Dr. phil. Thorben Winter, BiTS Dozent, Politikwissenschaftler und Fachbereichsleiter Bildung, Kultur und Sport der Stadt Rheine war verwundert über den plötzlichen Rücktritt des Bundespräsidenten: „Die Aussage von Horst Köhler war sicherlich falsch und ganz sicher auch herausfordernd für Missverständnisse - die Reaktion der Presse, insbesondere vom SPIEGEL, war stark überzogen. Eine Elefantenhaut zeigt er mit dem Rücktritt als Folge auf die Darstellung in der Presse allerdings auch nicht - es steht also die Frage im Raum, ob noch andere Gründe hinter diesem Rücktritt standen oder er einfach nur mit dieser erstmaligen, starken öffentlichen Kritik seiner Person in der Öffentlichkeit nicht klar gekommen ist. Wer kochen will, muss die Hitze abkönnen."

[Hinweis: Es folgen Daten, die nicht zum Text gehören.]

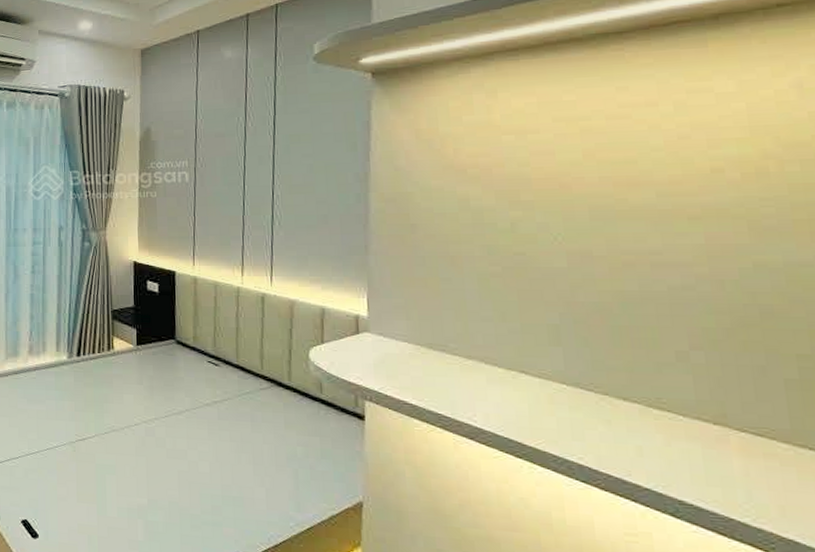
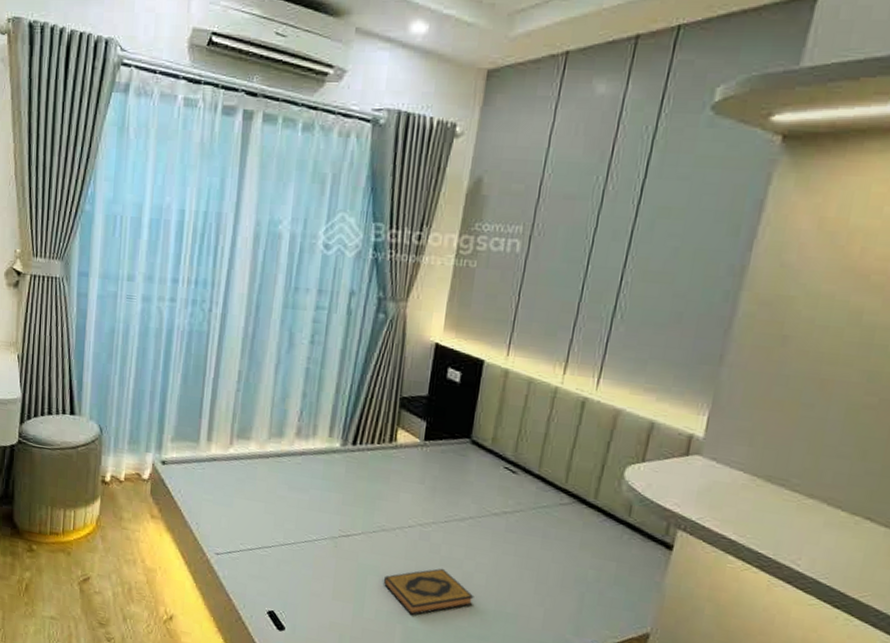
hardback book: none [120,460,202,510] -> present [383,568,474,616]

Der Präsident der privaten Hochschule BiTS in Iserlohn, Prof. Dietrich Walther, sah Köhlers Rücktritt kritischer: „Ich muss leider sagen, dass ich kein begeisterter Köhler-Anhänger bin. Für einen Bundespräsidenten hat er sehr wenig Charisma – gerade im Vergleich zu früheren Bundespräsidenten. Ich glaube nicht, dass er in die Geschichte eingehen wird.“

Was passiert ist und wie es weiter geht

In der deutschen Bevölkerung erfreute sich Köhler großer Beliebtheit.  Er war allerdings vor einigen Tagen in Kritik geraten, als er am Rande seines Truppenbesuchs in Afghanistan sagte, die Gesellschaft verstehe allmählich, dass ein Land wie die Bundesrepublik "mit dieser Außenhandelsorientierung und damit auch Außenhandelsabhängigkeit auch wissen muss, dass im Zweifel, im Notfall auch militärischer Einsatz notwendig ist, um unsere Interessen zu wahren". Dass ihm nun unterstellt würde, er habe einen grundgesetzwidrigen Einsatz der Bundeswehr zur Sicherung von Wirtschaftsinteressenbefürwortet, entbehre jeder Rechtfertigung, sagte Köhler.

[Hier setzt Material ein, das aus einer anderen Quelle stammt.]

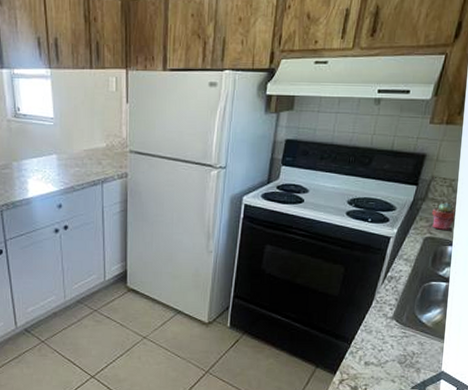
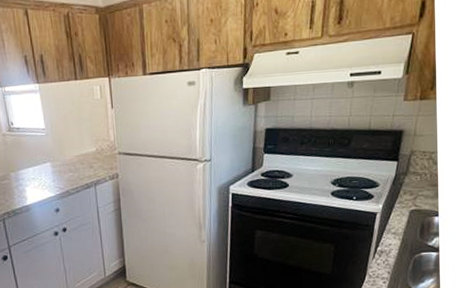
potted succulent: present [432,202,457,231] -> none [415,175,440,202]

Übergangsweise übernimmt der derzeitige Bundesratspräsident Jens Böhrnsen von der SPD Köhlers Amt. Böhrnsen ist gleichzeitig Regierungschef in Bremen. Dem Artikel 54 des Grundgesetzes folgend, muss binnen 30 Tagen ein Nachfolger durch die Bundesversammlung gewählt werden. Die 14. Bundesversammlung wird am 30. Juni 2010 zusammentreten. Am Donnerstag stellten CDU, CSU und FDP Christian Wulff als ihren gemeinsamen Kandidaten vor. Für SPD und Grüne wird Joachim Gauck als Gegenkandidat für das Amt des Bundespräsidenten antreten.